(Raw data begins)
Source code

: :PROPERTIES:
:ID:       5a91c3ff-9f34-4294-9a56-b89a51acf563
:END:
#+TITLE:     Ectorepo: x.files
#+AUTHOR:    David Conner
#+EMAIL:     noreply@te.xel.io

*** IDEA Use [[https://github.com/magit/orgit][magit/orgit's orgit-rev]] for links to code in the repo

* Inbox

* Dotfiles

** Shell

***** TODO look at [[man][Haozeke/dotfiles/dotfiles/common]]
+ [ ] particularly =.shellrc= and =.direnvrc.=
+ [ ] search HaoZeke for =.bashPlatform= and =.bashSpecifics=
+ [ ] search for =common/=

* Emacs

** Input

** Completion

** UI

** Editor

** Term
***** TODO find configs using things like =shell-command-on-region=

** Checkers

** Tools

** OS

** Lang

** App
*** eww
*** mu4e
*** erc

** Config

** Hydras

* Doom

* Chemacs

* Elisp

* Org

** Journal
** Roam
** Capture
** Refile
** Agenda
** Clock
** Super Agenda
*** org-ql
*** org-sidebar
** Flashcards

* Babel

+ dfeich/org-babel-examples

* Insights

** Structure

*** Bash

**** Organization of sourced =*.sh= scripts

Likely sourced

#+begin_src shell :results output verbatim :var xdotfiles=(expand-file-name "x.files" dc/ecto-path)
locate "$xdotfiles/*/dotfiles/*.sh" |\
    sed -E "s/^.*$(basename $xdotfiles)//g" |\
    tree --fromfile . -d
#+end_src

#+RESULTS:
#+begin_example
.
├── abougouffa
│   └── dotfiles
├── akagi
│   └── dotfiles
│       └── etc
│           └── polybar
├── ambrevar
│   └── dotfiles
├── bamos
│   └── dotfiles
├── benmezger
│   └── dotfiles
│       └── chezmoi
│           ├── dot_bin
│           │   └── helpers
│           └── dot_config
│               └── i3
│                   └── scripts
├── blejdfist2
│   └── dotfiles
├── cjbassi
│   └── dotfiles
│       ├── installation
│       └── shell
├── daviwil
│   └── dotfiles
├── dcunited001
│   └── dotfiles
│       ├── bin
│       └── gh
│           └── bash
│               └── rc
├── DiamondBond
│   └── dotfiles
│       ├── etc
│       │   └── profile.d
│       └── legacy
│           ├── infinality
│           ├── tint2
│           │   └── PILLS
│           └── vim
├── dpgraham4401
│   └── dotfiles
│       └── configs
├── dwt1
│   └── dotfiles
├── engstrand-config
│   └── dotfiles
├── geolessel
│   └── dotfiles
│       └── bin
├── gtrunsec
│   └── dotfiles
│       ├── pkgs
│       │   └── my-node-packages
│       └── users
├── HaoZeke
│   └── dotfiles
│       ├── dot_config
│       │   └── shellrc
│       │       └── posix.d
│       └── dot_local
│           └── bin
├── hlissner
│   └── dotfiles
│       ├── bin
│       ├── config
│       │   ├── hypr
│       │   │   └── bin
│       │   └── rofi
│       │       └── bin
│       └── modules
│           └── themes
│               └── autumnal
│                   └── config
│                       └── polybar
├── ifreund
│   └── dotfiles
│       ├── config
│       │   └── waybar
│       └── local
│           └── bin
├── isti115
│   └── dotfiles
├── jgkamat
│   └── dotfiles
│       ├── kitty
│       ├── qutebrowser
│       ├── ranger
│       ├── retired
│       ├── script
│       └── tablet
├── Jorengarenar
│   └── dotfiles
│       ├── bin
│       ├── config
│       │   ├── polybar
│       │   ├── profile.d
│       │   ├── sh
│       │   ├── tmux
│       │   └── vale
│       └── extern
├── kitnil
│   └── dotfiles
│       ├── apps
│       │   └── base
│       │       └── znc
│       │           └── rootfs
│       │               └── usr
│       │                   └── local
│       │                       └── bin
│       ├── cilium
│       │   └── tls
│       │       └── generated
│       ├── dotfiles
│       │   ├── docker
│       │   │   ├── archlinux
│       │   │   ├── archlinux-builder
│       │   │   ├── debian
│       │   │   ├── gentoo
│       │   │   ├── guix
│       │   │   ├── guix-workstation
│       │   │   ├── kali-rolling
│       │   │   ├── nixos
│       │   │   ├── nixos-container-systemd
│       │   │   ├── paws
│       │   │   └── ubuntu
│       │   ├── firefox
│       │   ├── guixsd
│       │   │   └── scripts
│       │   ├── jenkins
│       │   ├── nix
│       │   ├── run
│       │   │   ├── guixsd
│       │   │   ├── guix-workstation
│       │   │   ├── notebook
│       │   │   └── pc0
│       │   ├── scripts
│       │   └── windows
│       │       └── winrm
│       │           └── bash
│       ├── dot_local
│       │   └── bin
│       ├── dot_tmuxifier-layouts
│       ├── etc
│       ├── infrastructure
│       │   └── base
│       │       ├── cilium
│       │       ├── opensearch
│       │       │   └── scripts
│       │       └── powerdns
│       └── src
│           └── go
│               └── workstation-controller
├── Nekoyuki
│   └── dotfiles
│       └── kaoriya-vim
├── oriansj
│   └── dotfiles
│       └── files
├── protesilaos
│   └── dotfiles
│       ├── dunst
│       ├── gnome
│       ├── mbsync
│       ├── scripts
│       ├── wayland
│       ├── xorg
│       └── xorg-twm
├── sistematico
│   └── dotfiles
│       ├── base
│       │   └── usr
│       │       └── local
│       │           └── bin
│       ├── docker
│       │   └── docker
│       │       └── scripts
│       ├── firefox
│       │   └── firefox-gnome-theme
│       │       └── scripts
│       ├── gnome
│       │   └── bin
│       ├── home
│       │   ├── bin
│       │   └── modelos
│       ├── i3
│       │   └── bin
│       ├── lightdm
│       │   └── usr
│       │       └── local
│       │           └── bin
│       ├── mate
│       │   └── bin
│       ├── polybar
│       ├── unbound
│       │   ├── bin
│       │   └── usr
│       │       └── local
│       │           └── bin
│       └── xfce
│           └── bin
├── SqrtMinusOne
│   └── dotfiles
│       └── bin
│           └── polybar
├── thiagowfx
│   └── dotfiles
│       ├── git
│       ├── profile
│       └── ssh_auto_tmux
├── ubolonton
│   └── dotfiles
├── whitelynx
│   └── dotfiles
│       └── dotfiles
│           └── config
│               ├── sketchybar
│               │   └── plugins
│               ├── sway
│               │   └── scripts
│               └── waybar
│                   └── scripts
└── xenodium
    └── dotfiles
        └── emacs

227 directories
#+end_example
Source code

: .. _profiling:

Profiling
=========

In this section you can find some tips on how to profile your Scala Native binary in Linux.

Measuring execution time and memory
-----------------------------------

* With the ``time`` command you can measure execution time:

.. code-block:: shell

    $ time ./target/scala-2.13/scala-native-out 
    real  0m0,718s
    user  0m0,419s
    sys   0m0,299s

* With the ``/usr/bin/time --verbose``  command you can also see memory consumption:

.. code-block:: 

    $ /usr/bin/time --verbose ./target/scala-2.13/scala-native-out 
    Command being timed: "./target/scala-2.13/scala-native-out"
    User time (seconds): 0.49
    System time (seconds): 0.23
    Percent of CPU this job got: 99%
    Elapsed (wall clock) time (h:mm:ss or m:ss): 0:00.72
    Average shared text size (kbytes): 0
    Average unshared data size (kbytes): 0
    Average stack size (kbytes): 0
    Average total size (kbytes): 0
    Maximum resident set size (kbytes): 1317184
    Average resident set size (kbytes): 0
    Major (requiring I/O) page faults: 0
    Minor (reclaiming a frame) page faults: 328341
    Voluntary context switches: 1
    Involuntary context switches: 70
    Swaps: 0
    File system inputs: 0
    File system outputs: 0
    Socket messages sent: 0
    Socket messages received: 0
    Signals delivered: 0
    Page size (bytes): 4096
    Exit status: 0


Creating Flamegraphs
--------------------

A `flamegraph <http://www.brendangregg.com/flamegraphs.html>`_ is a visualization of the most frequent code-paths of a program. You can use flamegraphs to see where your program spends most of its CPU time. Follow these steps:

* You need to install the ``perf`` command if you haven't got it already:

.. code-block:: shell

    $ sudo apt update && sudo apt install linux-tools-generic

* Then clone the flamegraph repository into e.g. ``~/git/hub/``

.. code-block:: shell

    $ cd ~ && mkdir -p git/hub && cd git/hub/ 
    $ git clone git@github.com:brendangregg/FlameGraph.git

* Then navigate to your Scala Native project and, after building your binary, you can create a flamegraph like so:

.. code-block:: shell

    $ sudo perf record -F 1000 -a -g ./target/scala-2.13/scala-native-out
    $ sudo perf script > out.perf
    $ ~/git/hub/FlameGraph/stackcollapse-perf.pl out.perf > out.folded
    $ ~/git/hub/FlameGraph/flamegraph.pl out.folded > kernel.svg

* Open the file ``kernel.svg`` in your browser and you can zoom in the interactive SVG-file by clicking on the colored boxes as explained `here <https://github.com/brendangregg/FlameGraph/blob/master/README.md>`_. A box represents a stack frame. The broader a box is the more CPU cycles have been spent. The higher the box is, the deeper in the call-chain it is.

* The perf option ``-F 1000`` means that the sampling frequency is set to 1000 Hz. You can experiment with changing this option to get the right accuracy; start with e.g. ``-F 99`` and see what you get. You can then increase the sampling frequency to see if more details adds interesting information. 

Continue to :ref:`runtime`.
(Raw data ends)
## Task details
Only the number is wanted: how many lines of the material above include the word "common"?

## Output
2